Work task
Pull out each line of the entries below that contains the string "pixels", and copy those lines unchanged.

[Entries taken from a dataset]
• • • •

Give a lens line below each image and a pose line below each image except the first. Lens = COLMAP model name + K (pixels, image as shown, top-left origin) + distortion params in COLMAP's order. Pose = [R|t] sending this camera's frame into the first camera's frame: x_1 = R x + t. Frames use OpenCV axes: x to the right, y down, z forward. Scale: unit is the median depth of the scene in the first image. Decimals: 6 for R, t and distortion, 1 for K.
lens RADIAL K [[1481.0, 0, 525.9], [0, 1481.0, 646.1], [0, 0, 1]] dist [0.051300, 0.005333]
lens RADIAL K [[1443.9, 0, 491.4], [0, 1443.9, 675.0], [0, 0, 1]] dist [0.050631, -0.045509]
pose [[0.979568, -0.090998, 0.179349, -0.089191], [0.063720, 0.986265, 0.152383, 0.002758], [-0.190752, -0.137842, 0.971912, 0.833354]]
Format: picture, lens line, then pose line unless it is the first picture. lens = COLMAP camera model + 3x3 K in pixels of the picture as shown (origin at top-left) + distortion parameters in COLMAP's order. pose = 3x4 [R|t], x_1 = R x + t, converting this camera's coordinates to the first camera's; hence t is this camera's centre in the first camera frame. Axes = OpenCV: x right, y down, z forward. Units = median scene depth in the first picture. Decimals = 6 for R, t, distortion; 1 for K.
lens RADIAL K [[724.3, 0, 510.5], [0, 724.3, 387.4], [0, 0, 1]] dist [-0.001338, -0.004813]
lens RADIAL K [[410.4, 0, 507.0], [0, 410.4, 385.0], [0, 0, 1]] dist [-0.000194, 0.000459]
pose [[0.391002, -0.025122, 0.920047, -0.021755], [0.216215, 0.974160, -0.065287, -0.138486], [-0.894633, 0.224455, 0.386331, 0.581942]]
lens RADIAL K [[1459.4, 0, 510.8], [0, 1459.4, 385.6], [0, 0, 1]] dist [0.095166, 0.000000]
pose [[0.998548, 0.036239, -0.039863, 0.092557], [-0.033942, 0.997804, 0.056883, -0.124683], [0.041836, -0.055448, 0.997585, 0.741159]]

• • • •

The completed task
Give a lens line below each image and a pose line below each image except the first. Lens = COLMAP model name + K (pixels, image as shown, top-left origin) + distortion params in COLMAP's order. Pose = [R|t] sending this camera's frame into the first camera's frame: x_1 = R x + t. Frames use OpenCV axes: x to the right, y down, z forward. Scale: unit is the median depth of the scene in the first image. Decimals: 6 for R, t and distortion, 1 for K.
Format: picture, lens line, then pose line unless it is the first picture. lens = COLMAP camera model + 3x3 K in pixels of the picture as shown (origin at top-left) + distortion parameters in COLMAP's order. pose = 3x4 [R|t], x_1 = R x + t, converting this camera's coordinates to the first camera's; hence t is this camera's centre in the first camera frame. Axes = OpenCV: x right, y down, z forward. Units = median scene depth in the first picture. Decimals = 6 for R, t, distortion; 1 for K.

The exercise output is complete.